What to work on
1/ According to the hearing transcript, what share of pupils at the school visited in Maidstone received free school meals, and what share were SEN?
2/ From the hearing transcript, reproduce word for word the passage running from "Q60 Chairman: What" up to and including "ones who lose?".

Source text
╔══

Simon Rutt: There is no evidence to suggest that would happen. It would be interesting to do some work on that. I believe that a local authority in East Sussex-perhaps it is somewhere else-has started a lottery for admissions to schools, with a random selection of pupils. It will be interesting to look at the pupils in those schools and see what the effect is: whether low-ability pupils have been dragged up, because of mixed ability and mixed characteristics, with medium, high and low-ability pupils, and whether low-ability pupils are moving up the scale, rather than just having a few of them in a high-ability school or a school with an awful lot of them. It will be interesting to look at local authorities that do that to see whether it has had an effect on all pupils, particularly pupils at the lower end of the ability scale.

Q58 Chairman: But researchers have loads of examples of schools with a balanced intake-we were given some by Andy Slaughter-as opposed to some schools that only have certain kids. Some of us visited a school in Maidstone, where 100% of the pupils received free school meals and 65% were SEN. Are you telling me that the opportunities for a decent education for kids who go to a school where 100% of children have free school meals are no different from what they are for children who go to a school with, say, 35% free school meals?

Dr. Benton: No. Certainly, all the research shows that going to a school with a low percentage of free school meals is beneficial. Having pupils around who are clever or from middle-class families has an impact on the whole school.

Q59 Chairman: I was not saying that; I was talking about a balanced intake.

Dr. Benton: Sure, that is right. You were asking whether being in a school with 100% free school meals is just as good for you as being in a school with 0% free school meals. It is not. I was just answering that question first. In terms of having a balanced intake, that would be somewhere in the middle. If you did that to all schools, and gave every one a balanced intake, you would find that some pupils who were previously in a school with 100% free school meals would be better off. But, equally, the evidence appears to show that pupils who were initially in a school with 0% free school meals would be a bit worse off. So it would not appear to make an overall improvement to the system. There is no evidence to show that that would immediately improve things.

Q60 Chairman: What about other evidence? Research has been carried out in Kent showing that the children who go to the grammar schools get a much better education, but if you take all the children in Kent together they get a worse education in terms of the totality of children in that area.

Dr. Benton: That is right.

Q61 Chairman: Does that contradict your view that the ones who gain are balanced by the ones who lose?

Dr. Benton: That is only one local authority. When you look at it as a whole, it comes back to the point I made earlier about relating the percentage of pupils who are selected to their achievements. The relationship is slight. When you look at that nationally across the country, and ask, "Is there a relationship between the percentage of pupils in a local authority who are selected and the results?" you see that there is not much of a relationship. Although there might be one situation in Kent, as a whole, looking at the situation across the country, that does not seem to make too much difference overall.

Dr. Gibbons: To come back to your point about the balanced intake issue, one point of confusion is that when you are talking about a balanced intake relative to a school at which all pupils get free school meals, that is an improvement in intake. But if you compared your balanced intake with a school with no free school meals, that would be a worsening of the intake. So we are saying that perhaps the shifting-up of the average characteristics of the pupils when they come in has an impact on achievement, although that is a bit unclear. There is some evidence that it does, and some evidence that it does not. In terms of balancing or having a mix, I do not think that there is any evidence that that matters in itself. Having a mix is better than having all free school meals, but it is worse than having no free school meals.

╚══

Input data
╔══

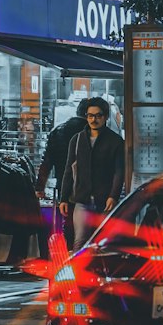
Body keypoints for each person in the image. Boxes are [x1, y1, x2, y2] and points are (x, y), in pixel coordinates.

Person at [59, 98, 126, 249]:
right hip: (82, 199)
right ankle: (78, 272)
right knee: (80, 243)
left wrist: (113, 196)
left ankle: (100, 272)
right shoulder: (77, 140)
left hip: (104, 201)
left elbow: (119, 171)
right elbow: (69, 170)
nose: (93, 119)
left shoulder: (115, 141)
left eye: (98, 115)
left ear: (106, 116)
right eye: (90, 115)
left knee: (103, 244)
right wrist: (64, 198)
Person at [36, 98, 89, 247]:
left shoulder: (58, 131)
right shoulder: (92, 132)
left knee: (68, 222)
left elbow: (46, 162)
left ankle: (71, 253)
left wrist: (40, 187)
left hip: (64, 185)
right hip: (90, 187)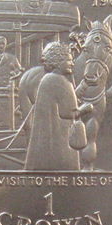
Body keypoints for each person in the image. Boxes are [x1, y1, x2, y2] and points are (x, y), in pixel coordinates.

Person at [24, 42, 81, 171]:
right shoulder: (63, 82)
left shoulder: (46, 79)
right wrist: (87, 108)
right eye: (69, 60)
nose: (72, 64)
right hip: (61, 144)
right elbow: (68, 113)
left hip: (45, 144)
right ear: (58, 62)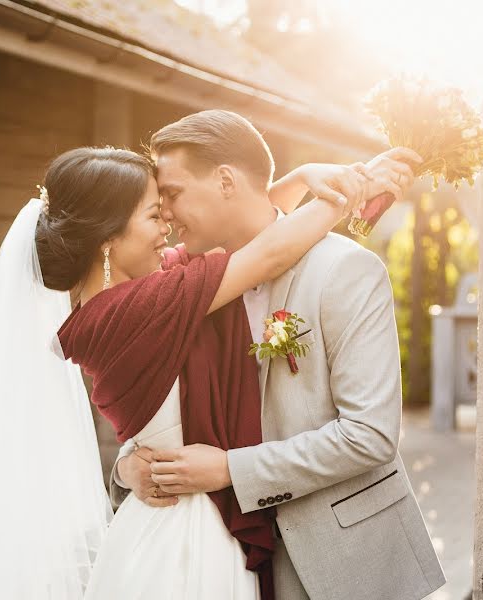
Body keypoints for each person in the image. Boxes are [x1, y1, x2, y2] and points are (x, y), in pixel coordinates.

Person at [0, 141, 407, 599]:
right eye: (153, 215)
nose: (169, 228)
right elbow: (266, 254)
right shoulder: (143, 308)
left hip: (168, 522)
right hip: (189, 539)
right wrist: (352, 189)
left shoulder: (126, 301)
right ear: (108, 236)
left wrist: (303, 178)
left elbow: (245, 230)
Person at [113, 110, 446, 600]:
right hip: (220, 562)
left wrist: (230, 470)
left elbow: (370, 435)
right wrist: (129, 468)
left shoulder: (344, 270)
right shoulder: (189, 286)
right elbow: (161, 406)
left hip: (339, 561)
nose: (164, 212)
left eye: (174, 193)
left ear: (225, 180)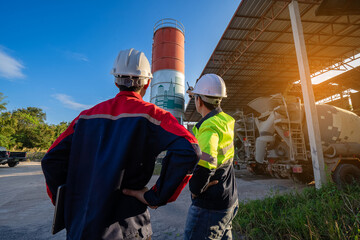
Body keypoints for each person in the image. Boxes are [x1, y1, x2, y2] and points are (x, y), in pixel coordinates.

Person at [41, 48, 200, 240]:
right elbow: (189, 148)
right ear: (147, 83)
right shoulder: (152, 115)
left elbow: (50, 160)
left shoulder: (84, 117)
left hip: (81, 228)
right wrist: (155, 196)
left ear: (116, 81)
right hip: (127, 228)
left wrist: (66, 202)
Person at [184, 74, 239, 240]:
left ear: (199, 101)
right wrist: (195, 93)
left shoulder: (208, 128)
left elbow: (206, 163)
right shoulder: (224, 122)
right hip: (229, 198)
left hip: (210, 206)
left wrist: (195, 189)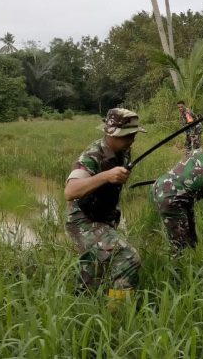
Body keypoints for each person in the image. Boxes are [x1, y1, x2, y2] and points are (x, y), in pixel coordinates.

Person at [64, 108, 145, 303]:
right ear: (110, 134)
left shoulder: (124, 150)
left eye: (133, 135)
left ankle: (81, 305)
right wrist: (106, 176)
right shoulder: (92, 156)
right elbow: (70, 191)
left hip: (104, 216)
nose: (131, 140)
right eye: (126, 136)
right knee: (128, 258)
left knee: (94, 270)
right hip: (83, 220)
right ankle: (116, 312)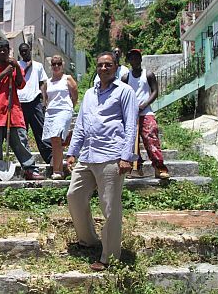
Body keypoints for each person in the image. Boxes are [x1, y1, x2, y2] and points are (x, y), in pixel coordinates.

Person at [66, 52, 138, 271]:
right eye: (100, 65)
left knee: (110, 208)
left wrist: (126, 157)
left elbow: (131, 125)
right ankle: (89, 240)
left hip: (111, 156)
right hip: (87, 156)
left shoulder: (125, 91)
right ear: (96, 68)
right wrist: (72, 152)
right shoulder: (89, 94)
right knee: (74, 196)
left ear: (116, 67)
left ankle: (109, 256)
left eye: (108, 65)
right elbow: (80, 125)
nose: (104, 68)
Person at [0, 40, 44, 181]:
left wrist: (15, 66)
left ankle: (30, 169)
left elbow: (21, 84)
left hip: (13, 109)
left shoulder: (14, 66)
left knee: (20, 141)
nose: (2, 52)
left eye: (5, 49)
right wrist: (4, 73)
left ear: (9, 51)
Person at [121, 49, 170, 179]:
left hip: (146, 112)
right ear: (129, 61)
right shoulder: (126, 78)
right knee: (131, 141)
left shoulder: (148, 75)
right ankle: (135, 167)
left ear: (141, 59)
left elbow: (155, 92)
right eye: (132, 58)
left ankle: (159, 168)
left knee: (151, 137)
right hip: (130, 114)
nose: (134, 60)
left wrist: (144, 105)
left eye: (137, 57)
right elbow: (121, 95)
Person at [42, 55, 78, 180]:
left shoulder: (67, 78)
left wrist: (69, 108)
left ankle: (57, 170)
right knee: (54, 141)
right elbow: (45, 99)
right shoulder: (48, 82)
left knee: (57, 138)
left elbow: (75, 95)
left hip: (64, 110)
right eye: (53, 64)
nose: (56, 66)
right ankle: (58, 168)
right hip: (51, 112)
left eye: (58, 64)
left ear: (62, 65)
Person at [17, 43, 52, 165]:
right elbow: (18, 80)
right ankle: (24, 161)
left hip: (35, 101)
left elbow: (42, 83)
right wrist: (26, 67)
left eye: (26, 51)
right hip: (20, 103)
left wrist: (44, 100)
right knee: (22, 133)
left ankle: (50, 158)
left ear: (30, 50)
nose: (24, 53)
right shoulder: (17, 65)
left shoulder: (38, 66)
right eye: (21, 51)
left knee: (41, 130)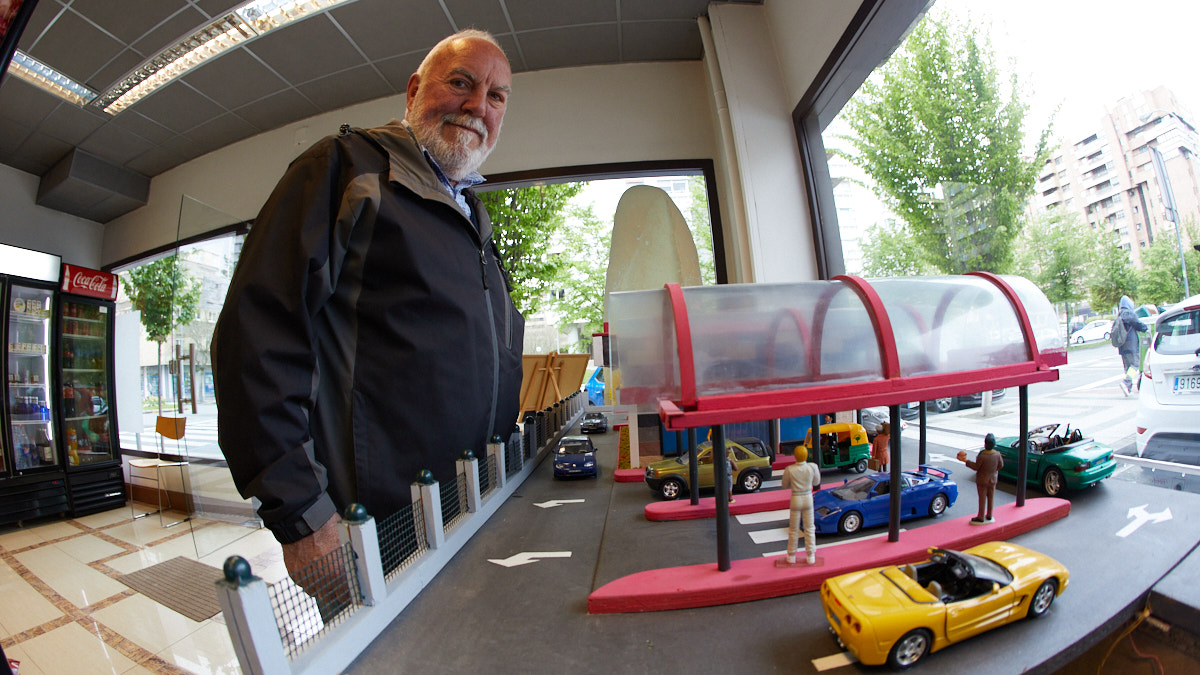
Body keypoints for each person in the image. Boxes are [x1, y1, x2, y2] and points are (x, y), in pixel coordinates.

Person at [212, 29, 524, 579]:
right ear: (413, 91)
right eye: (461, 83)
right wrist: (302, 514)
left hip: (471, 511)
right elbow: (255, 338)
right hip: (374, 529)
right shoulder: (347, 169)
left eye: (496, 96)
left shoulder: (472, 216)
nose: (478, 105)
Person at [778, 444, 821, 566]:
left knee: (793, 528)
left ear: (795, 456)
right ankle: (810, 555)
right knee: (809, 528)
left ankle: (791, 555)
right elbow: (817, 482)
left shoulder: (790, 469)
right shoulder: (812, 467)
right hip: (807, 497)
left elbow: (784, 485)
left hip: (796, 497)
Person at [957, 433, 1004, 524]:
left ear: (985, 444)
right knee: (991, 497)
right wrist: (994, 471)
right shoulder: (997, 454)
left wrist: (966, 461)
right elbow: (1001, 465)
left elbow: (976, 467)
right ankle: (989, 515)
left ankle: (981, 516)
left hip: (982, 480)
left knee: (982, 498)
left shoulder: (982, 456)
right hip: (993, 479)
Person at [1115, 295, 1148, 396]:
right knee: (1134, 365)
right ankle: (1126, 382)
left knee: (1127, 367)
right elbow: (1138, 324)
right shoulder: (1129, 314)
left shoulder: (1119, 315)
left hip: (1122, 346)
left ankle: (1128, 389)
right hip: (1131, 345)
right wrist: (1145, 328)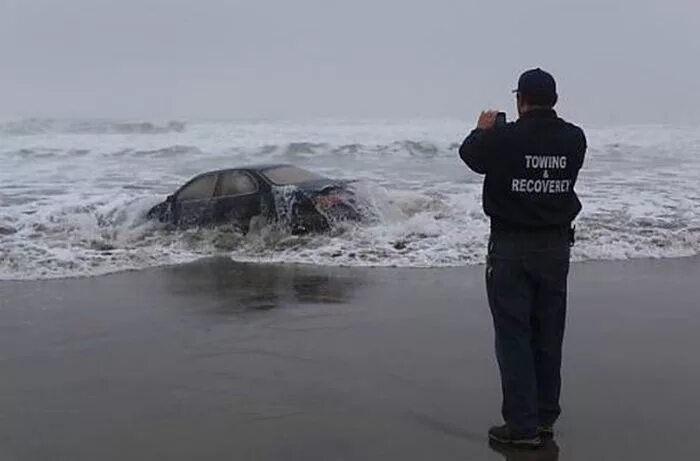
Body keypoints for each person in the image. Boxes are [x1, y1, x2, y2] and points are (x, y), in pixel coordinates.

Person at [458, 68, 587, 448]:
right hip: (555, 247)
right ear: (555, 100)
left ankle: (522, 425)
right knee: (548, 334)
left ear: (520, 100)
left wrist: (483, 128)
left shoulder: (503, 137)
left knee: (514, 335)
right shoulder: (574, 138)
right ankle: (545, 417)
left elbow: (471, 156)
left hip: (512, 247)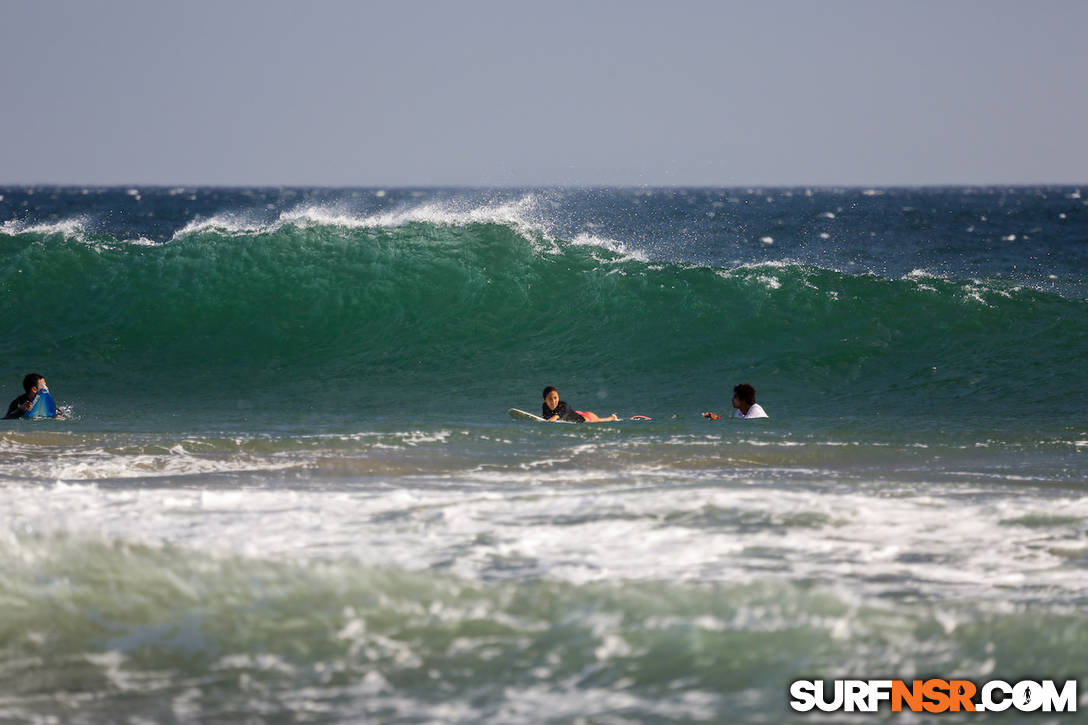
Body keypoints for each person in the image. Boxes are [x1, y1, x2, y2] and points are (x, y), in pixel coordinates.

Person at [542, 386, 618, 423]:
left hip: (587, 418)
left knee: (600, 420)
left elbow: (556, 416)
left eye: (555, 398)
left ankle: (612, 417)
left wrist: (549, 421)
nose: (553, 401)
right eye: (550, 399)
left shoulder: (564, 406)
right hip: (576, 414)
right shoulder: (544, 406)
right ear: (544, 400)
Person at [703, 383, 768, 420]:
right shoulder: (740, 411)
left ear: (743, 400)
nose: (732, 399)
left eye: (735, 397)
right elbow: (734, 421)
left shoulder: (756, 411)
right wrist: (716, 417)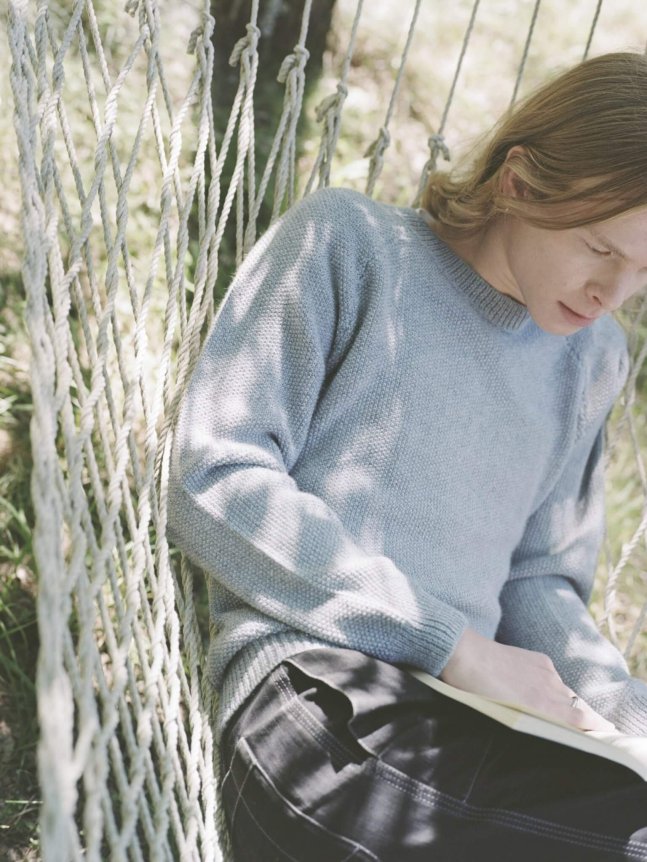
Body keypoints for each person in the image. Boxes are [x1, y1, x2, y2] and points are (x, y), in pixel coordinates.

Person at [168, 51, 647, 860]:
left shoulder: (590, 359)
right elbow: (213, 478)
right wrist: (452, 648)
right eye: (600, 248)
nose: (613, 294)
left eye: (643, 271)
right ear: (518, 182)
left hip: (480, 732)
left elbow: (538, 579)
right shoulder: (350, 246)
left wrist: (623, 714)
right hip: (318, 696)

╚══

Answers below
1/ 100% of the pupils received free school meals, and 65% were SEN.

2/
Q60 Chairman: What about other evidence? Research has been carried out in Kent showing that the children who go to the grammar schools get a much better education, but if you take all the children in Kent together they get a worse education in terms of the totality of children in that area.

Dr. Benton: That is right.

Q61 Chairman: Does that contradict your view that the ones who gain are balanced by the ones who lose?